__Selected excerpt__
Kaysarul Anas Apurba
CV
M.Sc. Computational Sciences · Laurentian University
I am an independent ML researcher and PhD applicant with an M.Sc. in Computational Sciences from Laurentian University, Canada (CGPA 9.10/10). My work spans medical image analysis, NLP, and network security — with a focus on building systems that are both accurate and deployable in low-resource settings.
My research interests include Information Retrieval, Large Language Models, Adversarial Robustness, and Medical Image Analysis. I am currently working on RAG systems hardened against retrieval poisoning and prompt injection, and automated malaria cell segmentation from blood smear images.
I am actively engaged in several ongoing collaborative projects. For a closer look at my recent and current work, please visit my Research page.

A Non-Invasive Cloud-Based Migration Strategy for Post-Quantum Cybersecurity in Smart HVAC Systems
IEEE Symposium on Security and Privacy (S&P) 2027 Submitted Under Review 2027
Legacy smart HVAC systems suffer from critical quantum vulnerabilities due to their reliance on classical ECDH. We propose a non-invasive, cloud-based proxy architecture that integrates NIST-standard post-quantum cryptography (ML-KEM and ML-DSA) into the ecosystem without modifying legacy hardware or firmware, providing a deployable migration pathway to quantum-safe security.

MalariAI: Automated Malaria Cell Segmentation and Classification from Blood Smear Images
Computerized Medical Imaging and Graphics (CMIG) Manuscript 2026
We propose MalariAI, a two-stage pipeline combining watershed-based cell segmentation with EfficientNet-B0 classification for automated malaria detection from blood smear images. Evaluated on NIH BBBC041 and MP-IDB datasets, achieving 75.95% cell recovery rate and 98.36% classification accuracy. Includes Grad-CAM++ visualizations and cross-dataset validation.

__Work task A__
From the researcher profile, extract the passage that begins at the words "Kaysarul Anas Apurba" and stops after "segmentation from blood smear images.".
__Work task B__
Which research interests does the researcher profile name?
__Work task C__
Carry on the researcher profile, writing what comes after its final sentence.
The material after this point comes from a separate, unrelated source.

__Extracted entries__
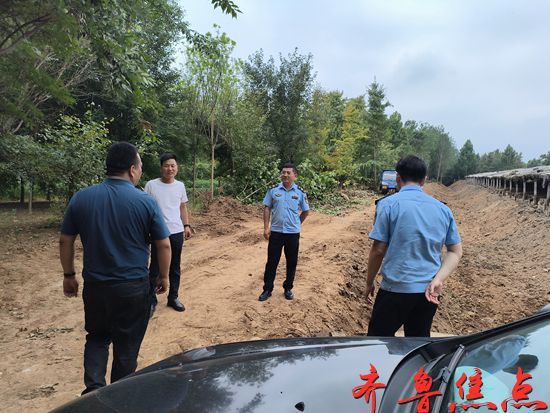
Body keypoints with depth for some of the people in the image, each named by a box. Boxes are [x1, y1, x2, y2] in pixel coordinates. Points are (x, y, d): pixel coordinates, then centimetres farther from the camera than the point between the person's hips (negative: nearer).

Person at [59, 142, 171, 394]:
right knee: (127, 345, 15)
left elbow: (65, 241, 4)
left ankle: (94, 388, 10)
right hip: (133, 287, -2)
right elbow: (164, 245, -7)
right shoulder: (146, 202, -11)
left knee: (97, 337, 25)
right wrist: (164, 276, 7)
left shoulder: (81, 198, -3)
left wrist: (68, 275, 16)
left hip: (94, 285, 3)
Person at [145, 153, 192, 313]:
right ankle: (151, 300, 20)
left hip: (177, 232, 4)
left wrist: (187, 226, 6)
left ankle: (173, 298, 28)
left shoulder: (180, 185, 5)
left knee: (175, 267, 13)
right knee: (155, 268, 5)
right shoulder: (151, 185, -7)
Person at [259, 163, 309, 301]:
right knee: (272, 261, 5)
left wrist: (296, 224, 9)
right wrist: (266, 228, -5)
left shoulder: (300, 193, -2)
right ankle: (267, 289, 17)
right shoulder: (273, 190, -1)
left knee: (292, 262, 10)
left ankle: (288, 288, 27)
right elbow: (267, 208, 1)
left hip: (293, 233, 1)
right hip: (276, 232, 0)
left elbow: (305, 211, 9)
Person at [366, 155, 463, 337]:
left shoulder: (388, 204, -9)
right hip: (429, 292, 5)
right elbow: (456, 251, 6)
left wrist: (369, 282, 2)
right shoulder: (442, 209, 6)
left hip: (396, 289, -5)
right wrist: (438, 279, -4)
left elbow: (378, 250, -10)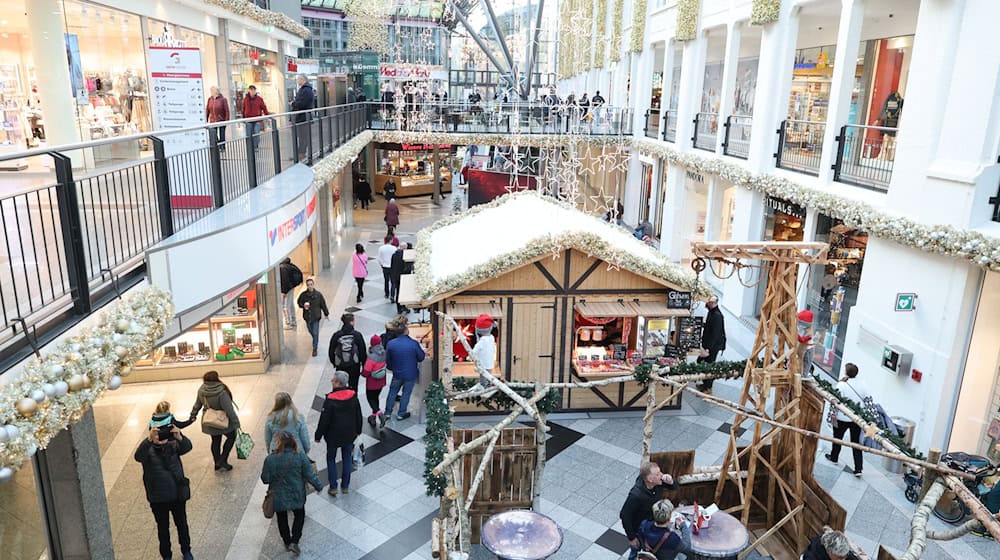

__Response box A__
Kaysarul Anas Apurba
CV
M.Sc. Computational Sciences · Laurentian University
I am an independent ML researcher and PhD applicant with an M.Sc. in Computational Sciences from Laurentian University, Canada (CGPA 9.10/10). My work spans medical image analysis, NLP, and network security — with a focus on building systems that are both accurate and deployable in low-resource settings.
My research interests include Information Retrieval, Large Language Models, Adversarial Robustness, and Medical Image Analysis. I am currently working on RAG systems hardened against retrieval poisoning and prompt injection, and automated malaria cell segmentation from blood smear images.

__Response box B__
- Information Retrieval
- Large Language Models
- Adversarial Robustness
- Medical Image Analysis

__Response box C__
Accurate Prediction of Pulmonary Fibrosis Progression Using EfficientNet and Quantile Regression: A High Performing Approach
IEEE Region 10 Symposium (TENSYMP 2023) Conference 2023
Accurate prediction of pulmonary fibrosis progression is crucial for effective patient management. This study proposes an efficient deep learning framework for predicting the progression of pulmonary fibrosis using high-resolution computed tomography (HRCT) images. We leverage the EfficientNet architecture, known for its high accuracy and computational efficiency, to extract discriminative features from CT scans. To capture the uncertainty inherent in disease progression, we employ quantile regression instead of standard mean-based regression. This approach allows us to model the conditional distribution of future lung function, providing not only a point prediction but also prediction intervals that quantify the uncertainty associated with the prognosis. Our experiments on a benchmark dataset demonstrate that the proposed EfficientNet-based quantile regression model achieves state-of-the-art performance, outperforming existing methods in predicting pulmonary fibrosis progression while providing reliable uncertainty estimates.